Espectaculos Lunes, 19 de febrero de 2018

La actriz Mónica Lairana compite con "La cama" en Berlín

La actriz y cineasta argentina Mónica Lairana estrenará este martes en el 68vo. Festival Internacional de Cine de Berlín "La cama", un filme sobre "la desesperación, la soledad y el final del amor" que compite por el Premio GWFF a la Mejor Ópera Prima del certamen alemán con la demoledora historia de una pareja que afronta el drama de su separación, tras 30 años de matrimonio, mientras desarman el hogar y se reparten sus pertenencias.

Seleccionada para la sección Forum de la Berlinale, donde tendrá su estreno mundial, la ópera prima de Lairana está protagonizada por Sandra Sandrini -hija del recordado comediante Luis Sandrini- y Alejo Mango, cuyos personajes pasan sus últimas horas juntos durante un caluroso verano encerrados en la casa familiar que ya está en venta, mientras la desmantelan, dividen sus pertenencias y se despiden.

La cama.

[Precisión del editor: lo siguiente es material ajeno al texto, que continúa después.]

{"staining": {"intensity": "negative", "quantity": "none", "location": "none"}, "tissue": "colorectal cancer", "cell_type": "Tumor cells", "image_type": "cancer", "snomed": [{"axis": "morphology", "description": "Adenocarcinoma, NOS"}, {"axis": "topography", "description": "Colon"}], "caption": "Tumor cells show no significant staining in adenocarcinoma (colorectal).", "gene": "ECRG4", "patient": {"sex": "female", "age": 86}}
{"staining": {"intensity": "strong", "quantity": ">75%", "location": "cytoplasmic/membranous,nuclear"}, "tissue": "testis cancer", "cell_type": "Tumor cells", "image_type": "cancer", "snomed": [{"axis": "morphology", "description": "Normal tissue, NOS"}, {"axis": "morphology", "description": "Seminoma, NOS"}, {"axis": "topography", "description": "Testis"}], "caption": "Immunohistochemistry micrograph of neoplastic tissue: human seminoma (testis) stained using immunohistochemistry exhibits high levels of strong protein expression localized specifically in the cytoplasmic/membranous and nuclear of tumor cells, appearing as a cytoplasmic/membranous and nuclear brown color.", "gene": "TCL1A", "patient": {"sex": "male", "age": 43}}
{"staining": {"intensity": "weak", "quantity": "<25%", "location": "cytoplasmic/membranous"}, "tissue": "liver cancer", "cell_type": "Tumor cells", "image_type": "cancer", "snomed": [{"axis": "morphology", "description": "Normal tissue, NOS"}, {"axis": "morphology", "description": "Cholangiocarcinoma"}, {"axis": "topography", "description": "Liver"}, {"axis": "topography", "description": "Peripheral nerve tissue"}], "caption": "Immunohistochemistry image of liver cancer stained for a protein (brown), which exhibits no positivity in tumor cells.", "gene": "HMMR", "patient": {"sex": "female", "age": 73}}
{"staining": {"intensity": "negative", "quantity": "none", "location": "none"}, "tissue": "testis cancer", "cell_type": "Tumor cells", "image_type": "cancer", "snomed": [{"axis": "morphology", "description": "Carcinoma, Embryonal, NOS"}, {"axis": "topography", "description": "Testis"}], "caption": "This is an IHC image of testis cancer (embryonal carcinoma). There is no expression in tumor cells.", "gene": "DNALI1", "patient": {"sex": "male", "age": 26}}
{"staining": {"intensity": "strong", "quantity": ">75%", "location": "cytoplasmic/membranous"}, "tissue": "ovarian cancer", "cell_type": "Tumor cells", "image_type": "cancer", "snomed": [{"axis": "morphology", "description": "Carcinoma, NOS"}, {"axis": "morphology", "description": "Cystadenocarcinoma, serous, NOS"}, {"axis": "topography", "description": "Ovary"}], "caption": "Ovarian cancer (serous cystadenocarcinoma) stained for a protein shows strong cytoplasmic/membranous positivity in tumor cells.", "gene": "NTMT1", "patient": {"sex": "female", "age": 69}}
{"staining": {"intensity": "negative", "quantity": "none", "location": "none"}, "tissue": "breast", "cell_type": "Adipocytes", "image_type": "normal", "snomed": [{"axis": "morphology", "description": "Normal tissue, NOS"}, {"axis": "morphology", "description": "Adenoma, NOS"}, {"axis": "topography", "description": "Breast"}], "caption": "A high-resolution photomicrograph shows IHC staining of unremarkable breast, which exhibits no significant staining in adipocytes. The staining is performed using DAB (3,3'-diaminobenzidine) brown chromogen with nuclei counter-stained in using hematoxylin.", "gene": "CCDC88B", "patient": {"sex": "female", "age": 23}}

Debut en la dirección de la actriz y cineasta Monica Lairana.

La cama. Debut en la dirección de la actriz y cineasta Monica Lairana.

El primer largometraje de la directora de "Rosa" y "María", cortos multipremiados estrenados en los festivales de Cannes y Rotterdam, pone la mirada "en la intimidad de las horas finales de esa convivencia, donde ya no hay guerra, lucha ni reproches, sino simplemente aceptación. Y donde el otro tiene que empezar obligatoriamente a convertirse en un ser ajeno".

La primera película de la ganadora del Cóndor de Plata 2016 a la Mejor Actriz de Reparto (por su interpretación en "El Patrón, radiografía de un crimen") fue filmada en la ciudad de Buenos Aires, en colaboración con Alemania, Brasil y Holanda, y con el apoyo del Instituto Nacional de Cine y Artes Audiovisuales (Incaa) y la Agencia Nacional de Cinema de Brasil (Ancine).

"Mi propia separación fue el punto de partida para el relato. La experiencia de un dolor desgarrador como nunca había sentido. Eso me hizo pensar cuánto más doloroso podía ser una ruptura como esa en parejas de muchos años de convivencia. Como cineasta fue creciendo en mi el interés por narrar el quiebre de una pareja que se separa después de toda una vida juntos", afirmó Lairana en diálogo con la agencia Télam.

-¿Por qué condensaste el drama en dos días y dentro de una sola locación?

-La idea era detener el mundo exterior por un instante, donde el único mundo posible fueran ellos dos atravesando la última travesía juntos. Quise retratar el proceso de disolución y desmantelamiento de la relación pero sin escenas de discusiones ni peleas, sino poniendo el foco en los pequeños gestos y miradas, en las sensaciones, y en la maravilla de la vida ordinaria y cotidiana. Sobre todo, quise detener la mirada en los cuerpos de los protagonistas. Porque son sus cuerpos los que son arrasados por sus emociones.

-¿Qué rol ocupa la desnudez en tu película?

-Me interesa indagar en el tipo de desnudo no idealizado, que busca su esencia más allá de los conceptos de belleza. Quería retratar cuerpos reales, con los vestigios naturales del paso del tiempo. Filmar la plenitud de sus pliegues, sus arrugas, sus sexos naturalmente expuestos ante la cámara, por la fuerza y el poder de lo verdadero y natural que aportan al film. Son los cuerpos desnudos además los que nos conducen a otros niveles de lectura sugeridos sutilmente, como el temor a la vejez. Y yo quería que mis protagonistas se enfrentaran al otro y así mismos en esa situación compleja y dolorosa, despojados de todo, en carne viva.

-¿Qué tipo de puesta en escena elegiste para representar el dolor que sufren tus protagonistas?

-Me propuse especialmente ubicar al espectador en la situación de voyeur, como un testigo que observa toda esa intimidad a cierta distancia. Quería profundizar su sensación de estar espiando la intimidad de mis personajes en sus actividades más privadas. Comer, coger, ducharse, vestirse, llorar, dormir. El relato crece en la medida que el espectador asume su rol de voyeur y se involucra casi sin darse cuenta con esa intimidad que observa. Con ese propósito opté por el registro desde una óptica y una puesta en escena en cierta forma ligadas al cine de observación. Un estilo de cámara que capta acontecimientos íntimos pero sin intervenir en ellos, desde una distancia autoimpuesta para conseguir un tipo de narración cinematográfica con mucha sensación de verdad.